After the 1985 Supreme Court ruling, the Fair Labor Standards Amendments of 1985 (P.L. 99-150) delayed, until April 15, 1986, the requirement that state and local governments pay nonexempt employees time-and-a-half for overtime. The act also allowed employees of state and local governments to receive comp time at a rate of at least one-and-a-half hours for each hour of overtime worked.
According to House and Senate committee reports on the 1985 amendments, the purpose of delaying the implementation of time-and-a-half for overtime was to allow state and local governments time to adjust to the new standard. The committee reports also noted that, at the time, many state and local governments had comp time arrangements with their employees. These arrangements were often the result of collective bargaining agreements. Thus, a reason for the comp time provision was to accommodate current practices.6
Federal employees may receive overtime pay if they work more than 40 hours in a week or 8 hours in a day. Both FLSA exempt and nonexempt employees are eligible for overtime pay.
Federal employees may request comp time in lieu of overtime pay.7 However, an agency head may direct an employee whose pay is greater than the maximum pay for a General Schedule (GS) pay grade 10 employee to take comp time instead of receiving overtime pay when overtime is worked. Federal employees are granted one hour of comp time for each hour of overtime worked. An employee must use accrued comp time by the end of the 26th pay period after the pay period during which it was earned.8
At their discretion, federal agencies may pay employees for unused comp time at the employees' overtime rate of pay.9 For nonexempt employees, comp time is paid at one-and-a-half times an employee's hourly rate of pay. For exempt employees, if an employee's pay is less than the minimum pay of a GS-10 employee, comp time is paid at one-and-a-half times the employee's hourly rate of pay. If an employee's pay is more than the minimum pay of a GS-10 employee, comp time is paid at the greater of one-and-a-half times the minimum hourly pay of a GS-10 employee or the employee's actual hourly rate of pay.10
The 113th Congress marks the third time since 1996 that the House has passed a bill to expand comp time to the private sector. In the 104th Congress, the House passed H.R. 2391 and in the 105th Congress, the House passed H.R. 1. While some details varied, these bills were largely similar to H.R. 1406 in the 113th Congress.
H.R. 1406 would amend the FLSA to permit an employee to receive "in lieu of monetary overtime compensation, compensatory time off at a rate not less than one and one-half hours for each hour of employment for which overtime compensation is required[.]" Under the act, an employee would be eligible to accrue a maximum of 160 hours of comp time.

Data taken from a collection:
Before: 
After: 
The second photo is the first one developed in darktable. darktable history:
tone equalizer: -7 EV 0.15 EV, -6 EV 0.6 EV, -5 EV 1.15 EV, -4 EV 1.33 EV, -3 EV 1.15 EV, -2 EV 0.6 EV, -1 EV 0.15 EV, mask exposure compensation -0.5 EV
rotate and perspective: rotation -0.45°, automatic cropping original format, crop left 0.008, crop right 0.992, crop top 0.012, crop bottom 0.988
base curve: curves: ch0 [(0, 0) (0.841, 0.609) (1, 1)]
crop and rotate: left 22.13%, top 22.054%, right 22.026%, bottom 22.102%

→ **STATED PROBLEM A**:
Under H.R. 1406, as described in the overtime and comp time text, what is the maximum number of hours of comp time an employee could accrue?
→ **STATED PROBLEM B**:
Please copy all the records above, line for line, with no changes.

→ **COMPLETE OUTPUT A**:
160 hours

→ **COMPLETE OUTPUT B**:
Before: 
After: 
The second photo is the first one developed in darktable. darktable history:
tone equalizer: -7 EV 0.15 EV, -6 EV 0.6 EV, -5 EV 1.15 EV, -4 EV 1.33 EV, -3 EV 1.15 EV, -2 EV 0.6 EV, -1 EV 0.15 EV, mask exposure compensation -0.5 EV
rotate and perspective: rotation -0.45°, automatic cropping original format, crop left 0.008, crop right 0.992, crop top 0.012, crop bottom 0.988
base curve: curves: ch0 [(0, 0) (0.841, 0.609) (1, 1)]
crop and rotate: left 22.13%, top 22.054%, right 22.026%, bottom 22.102%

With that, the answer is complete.